The meaning-maker problem
The most appealing part of The Last Economy is the promise that humans graduate from consumers to meaning makers, that we keep the why while the machines take the how. It is a comforting division of labour. It is also the part that does the least work.
The trouble is that meaning making is not an absorption channel. It does not employ people at scale, it does not pay wages that sustain consumption, and there is no market that buys human wisdom in the volume needed to replace lost labour income. Calling a population of the economically displaced gardeners of consciousness renames the situation without changing it. A role that does not pay a wage cannot patch a broken wage-demand circuit. If the new human job is to provide the why, the economy still has to answer how those people eat, and on that it is silent.
This is the recurring weakness in every optimistic account. The optimist needs an absorption channel: some kind of work that is wage-sustaining, scalable, and resistant to being done more cheaply by a machine. The thesis’s central claim is that no such channel reliably exists, and the meaning-maker move does not produce one. It just gives the missing channel a nicer name.
Why the thesis is the stronger account
I am not claiming certainty. The argument is structural and probabilistic, not a guarantee about the year or the magnitude. But on the question of which framework is more likely to describe what actually happens, it is not close.
- The Discontinuity Thesis predicts an outcome from incentives people already act on. The Last Economy predicts an outcome that requires those incentives to be overridden by mass coordination.
- The thesis names the mechanism, Unit Cost Dominance through the prisoner’s dilemma, and that mechanism is observable today. The Last Economy names institutions, dashboards and lattices that do not yet exist and have no clear path to existing.
- The thesis survives bad behaviour. The Last Economy depends on good behaviour. A theory that needs people to improve in order to come true is weaker than one that does not.
That last point is the whole comparison in a sentence. The Last Economy is what we would like to happen. The Discontinuity Thesis is what the incentives are pushing towards whether we like it or not.

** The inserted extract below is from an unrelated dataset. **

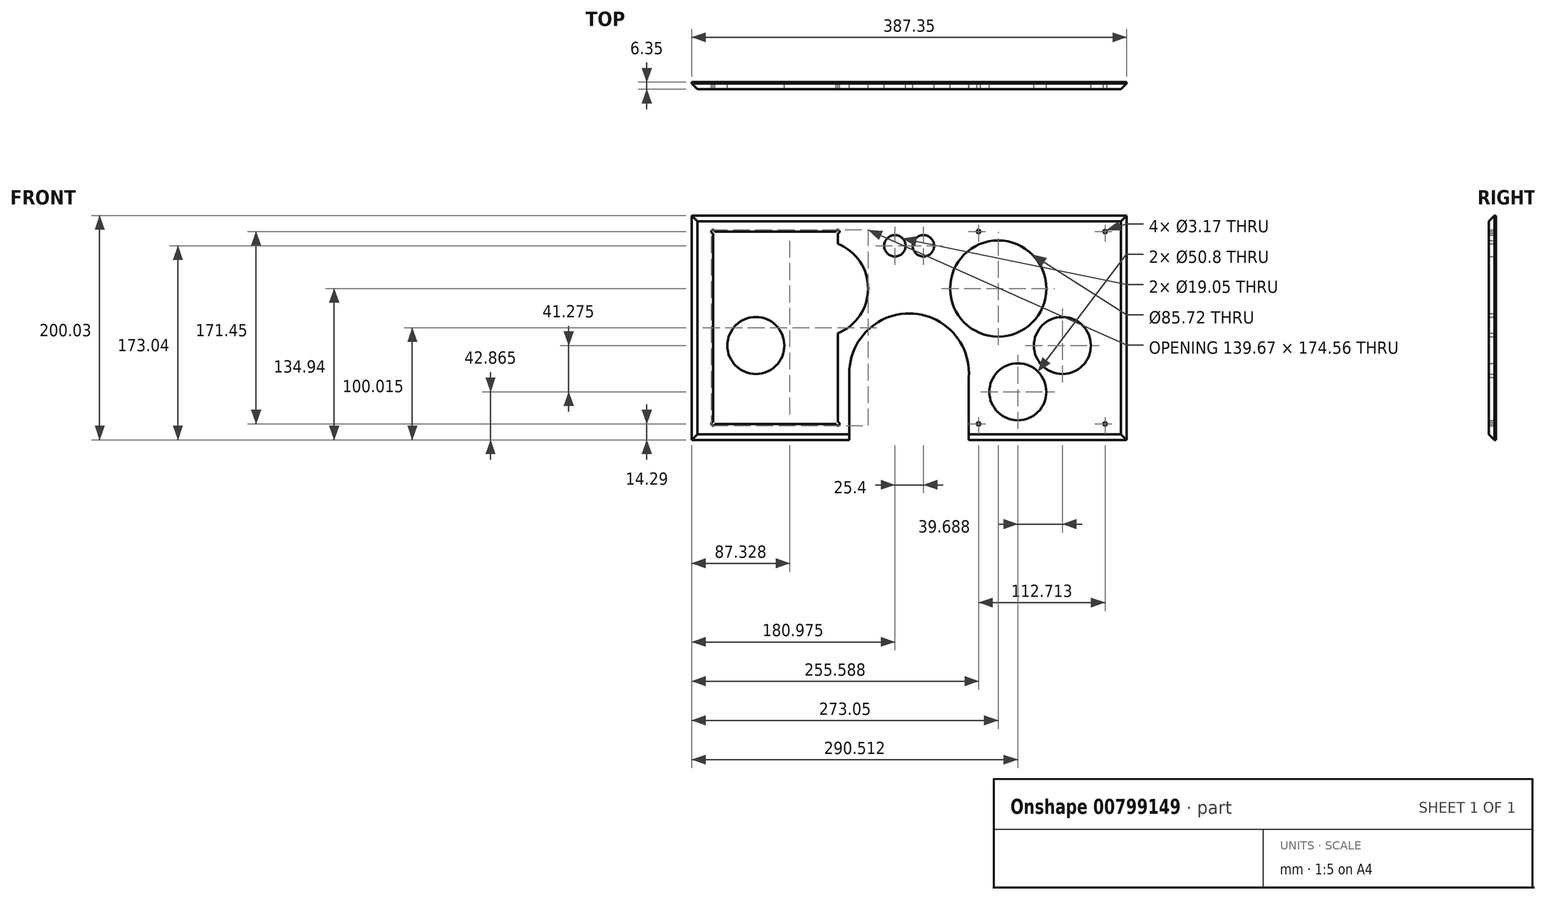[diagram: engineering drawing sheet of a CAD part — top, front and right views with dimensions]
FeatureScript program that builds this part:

The honest test of a theory about the future is not how good it would feel if it were true. It is whether it still holds when everyone involved keeps acting in their own narrow interest. By that test the thesis stands and the symbiotic dream does not.
None of this means the questions The Last Economy raises are worthless. They are the right questions. What to do with displaced people, how to measure an economy that no longer runs on human labour, whether anything humane can be salvaged. The thesis simply refuses to answer them with a story that needs a miracle in the first chapter. If we want a real alternative, it has to be one that works while people stay exactly as self-interested as they have always been. The Last Economy has not found that alternative. It has described the world we would build if we were already better than we are.